Teen overcomes homelessness to be valedictorian
Memphis Commercial Appeal
MEMPHIS, Tenn. — Tupac Mosley, 17, received a text from his mother Tuesday asking if he felt overwhelmed after receiving $3 million in scholarships and the honor of high school valedictorian.
The scholarships, announced Sunday at Raleigh Egypt High School’s graduation ceremony, ran from one page of the graduation program to the next. Mosley, who earned a 4.3 GPA, sat on the stage. He felt shocked.
Mosley, a once-homeless Memphis teen, said his father died at the end of his sophomore year. After his father’s passing came financial struggles. Principals, teachers and other staff began reaching out to him.
“I did not expect me to be the person who is representing my community at this caliber,” Mosley said.
“I now see the true impact that I can have on children going through situations similar to mine, or even worse than mine.”
Right after his sophomore year, Mosley scored a 31 on his ACT. This year, he received the Gates Scholarship, a full scholarship “for exceptional, Pell-eligible, minority high school seniors.”
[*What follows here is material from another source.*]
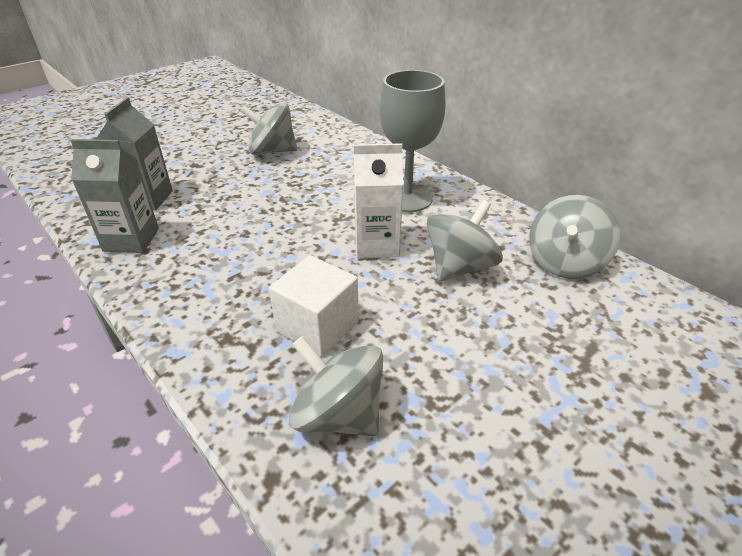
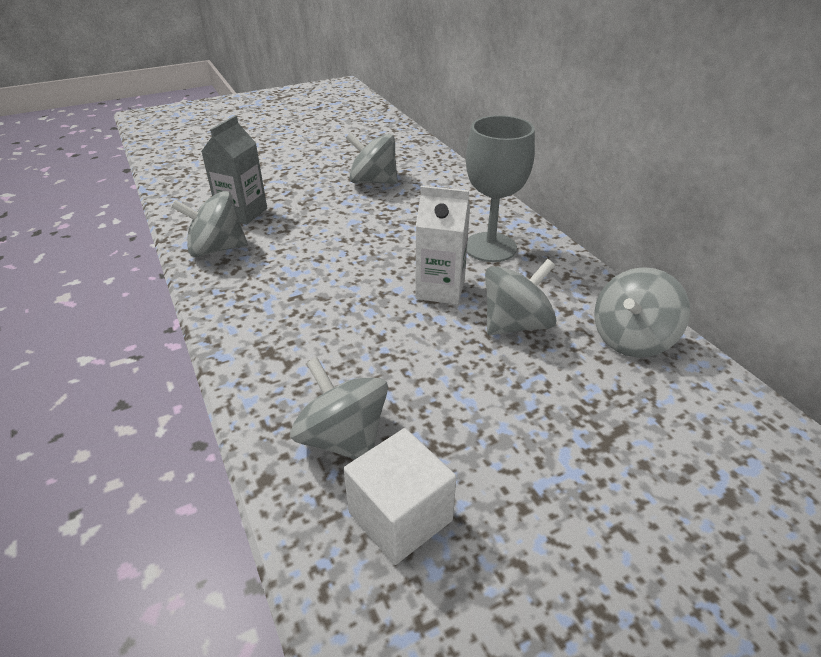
camera: 15 degrees right, 0 degrees up
grey carton [70,139,159,253] -> grey spinning top [171,191,247,257]
white cube [269,255,359,357] -> white cube moved to [344,428,456,565]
Mosley’s final semester was his most trying because of life outside of school. In February, he had to move out of his home and just recently established a permanent residence.
The support system that followed him through his journey in school motivated him to be greater, Mosley said.
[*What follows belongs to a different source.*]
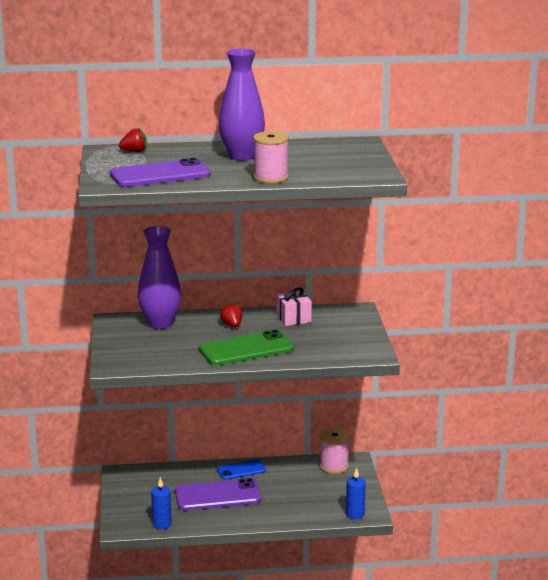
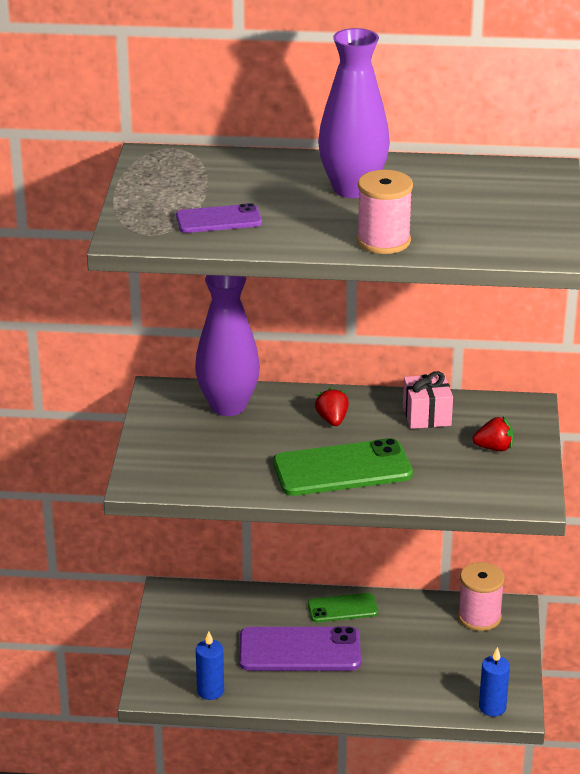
camera: 10 degrees right, 10 degrees up
purple phone [110,158,210,187] -> purple phone [176,203,262,233], size x0.58
red strawberry [119,127,147,152] -> red strawberry moved to [472,417,513,451]
blue phone [217,459,266,480] -> green phone [308,593,378,622]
“Anytime I feel like this is too much for me to handle, this is overbearing, I can’t do this anymore, they have always been in my ear to me to make sure that I never give up,” Mosley said. “I didn’t want to disappoint them.”
Mosley was always at the top of his class academically, and was a valedictorian in middle school. He knew when the success continued in high school, he could win scholarship money, he said.
His classmates were also supportive, and Mosley said he wants to walk the next chapter of his life with them.
Mosley said he hopes to come back to Memphis and tell kids not to let their circumstance be in the way of what they want in their future.
After finishing his electrical engineering studies at Tennessee State University, he wants to come back to Memphis to teach students coding and expose them to more engineering opportunities.
“I would love to see people from low-income households become these great engineers, doctors and lawyers. They can do it too,” Mosley said. “I see it as the best way to serve my community in the future.”